それを非中央集権的にPeerToPeerで相互で担保しあっているのが仮想通貨。現段階での仮想通貨の有用性の話は別として、そのメカニズムをみてほしい。
過去の信用を改ざんできないものとして蓄積していくと、未来に対する信頼というものはもちろんゼロにはならないが、かなり多くの部分が信頼せずとも事足りるようになってくる。科学が発達して宗教の幅が狭くなったのと同じ現象だと個人的には思っています。だからこれからは宗教の形や役割も変わってくる気がする。
それを組織の中でやっているのがダイヤモンドメディアだったり多くのティール組織だったりするわけで。給料をオープンにして、情報をオープンにすることで、改ざんできないようになって、結果適正な状態に近づきやすくなる。
勝手な印象だけど、エストニアはそれを国単位でやっている気がする。だから国家運営コストが恐ろしく低いし国家公務員も少ない。
信用革命が影響を与えるのは、人間同士の関係性です。これからの社会は人間同士の関係性が変わっていきます。そして、関係性が変わっていくことを支援するようなサービスや取り組みが、もっともっと必要とされるし栄えていくと思います。
そしてまた、関係性とは「ロジック」「エモーション」「テンション」の3つで出来ていて、、、って話し出すとキリが無くなるので、この辺のマニアックな話は自然経営研究会とか天外伺朗さんとやっている武井塾とか別の機会で(笑)。すみません。
人間関係は、より良い方向に、より円滑な方向に、より親密な方向に、より柔軟(強くもあり弱くもあり)な方向に、そして重なり合う方向に進んでいくと思っています。

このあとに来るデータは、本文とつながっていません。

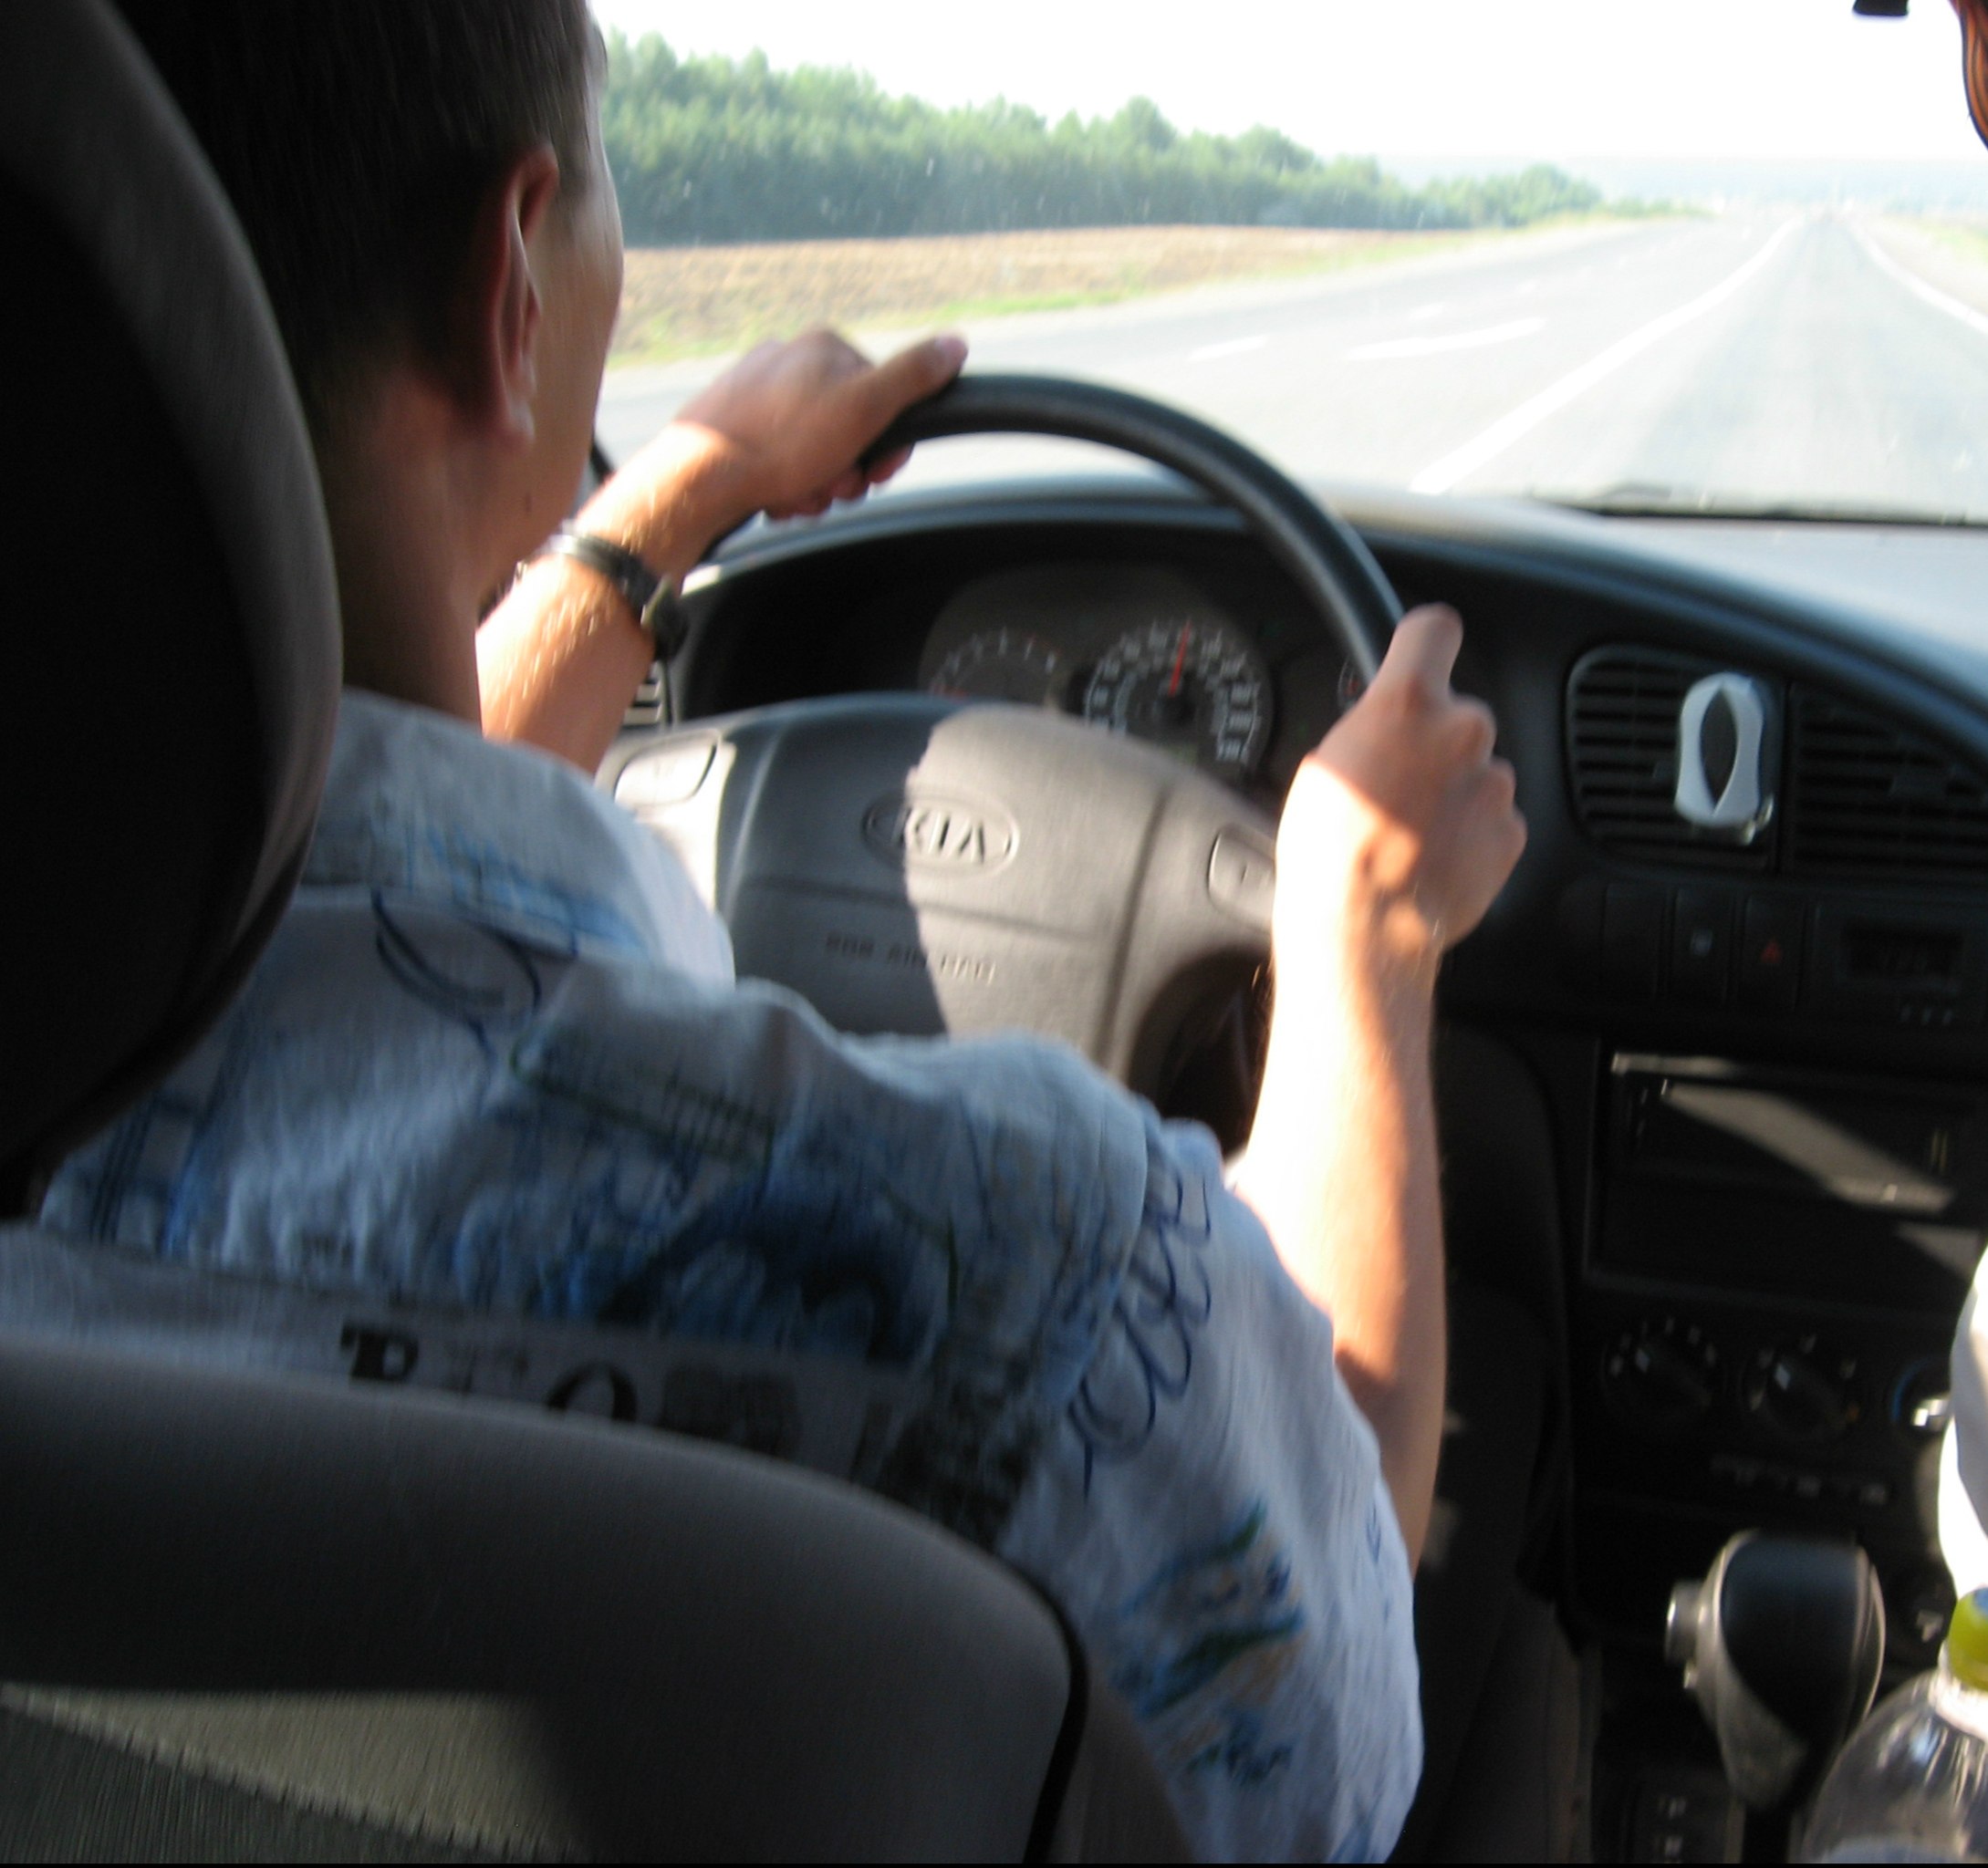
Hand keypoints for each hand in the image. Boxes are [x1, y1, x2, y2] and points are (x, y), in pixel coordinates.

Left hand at [673, 328, 967, 523]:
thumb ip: (913, 375)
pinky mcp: (732, 426)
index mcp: (823, 348)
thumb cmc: (781, 443)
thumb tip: (955, 344)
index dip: (886, 444)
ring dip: (816, 484)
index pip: (882, 397)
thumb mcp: (865, 406)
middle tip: (830, 487)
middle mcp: (788, 361)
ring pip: (813, 451)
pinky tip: (773, 496)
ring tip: (796, 493)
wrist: (699, 477)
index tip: (875, 471)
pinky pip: (777, 461)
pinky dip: (784, 485)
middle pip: (848, 428)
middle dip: (846, 469)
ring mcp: (756, 392)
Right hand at [1272, 605, 1524, 985]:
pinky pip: (1492, 818)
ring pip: (1476, 770)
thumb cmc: (1329, 853)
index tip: (1420, 656)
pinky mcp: (1511, 831)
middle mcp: (1460, 730)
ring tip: (1412, 831)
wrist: (1365, 928)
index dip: (1425, 643)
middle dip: (1435, 742)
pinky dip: (1470, 834)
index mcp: (1406, 703)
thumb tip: (1382, 731)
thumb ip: (1371, 729)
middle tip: (1398, 782)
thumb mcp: (1325, 764)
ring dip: (1453, 791)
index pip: (1434, 629)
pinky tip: (1435, 857)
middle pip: (1457, 714)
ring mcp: (1493, 782)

これはポリモルフィックネットワーキングという概念で語られることもありますし、経済的・社会システム的文脈でなくとも語られることも多くあります。
人間関係の変化は、クラウドファンディングやシェアリングエコノミーを見て頂けるとわかりやすい。所有と公有の中間の「共同所有」「利用権」「使用権」というようなファジーな領域が広がり始めています。
都市開発でも同じような文脈で語られます。そこに住む「定住人口」と観光客のような「交流人口」だけでは街を維持できない。第3の道が必要で、それを「関係人口」などと呼んだりします。
会社に於いても一緒で、正規雇用と外部の業務委託の中間領域が広がっています。これを何と呼ぶかは分かりませんが(笑)。
ダイヤモンドメディアで提供している不動産テックサービスもステークホルダー同士の関係性を健全に、強固にしていく特性が中心にありますし、人材シェアリング事業のTonashibaも働くことの中間領域が広がりすぎて外に溢れ出たものをビジネス化したわけで。
僕は、会社や社団法人もコミュニティだと思ってるし、学校や街もコミュニティだと思ってます。こないだ、属してるビジネスコミュニティや地域コミュニティを数えたら、20ぐらいあってビックリしたのですが、コミュニティには貨幣経済以外の経済が働いていることを実感します。
ビジネスコミュニティだと、コミュニティ活動が間接的に営業活動になったり、よいパートナーと知り合うキッカケになったり、計画的偶発性とでもいう現象が頻繁に起きます。
地域コミュニティでも、世田谷のコミュニティ仲間の方が言っていたのが印象的でして。「コミュニティスペースを運営するようになってから子供を託児所に預けなくなったんだよね。」なんてことを言っていて、コミュニティって問題解決するのではなくて、問題解消してしまう力を持っているんだなぁとしみじみ感じました。
人と人の関係性が変わる。人間ってそもそも「人」の「間」って書きますから、関係性が変わると、もっともっと人が人らしく居られるようになるんだと思います。
うーむ。こんな感じのことをツラツラと書き続けたいのですが終わらないので終えます。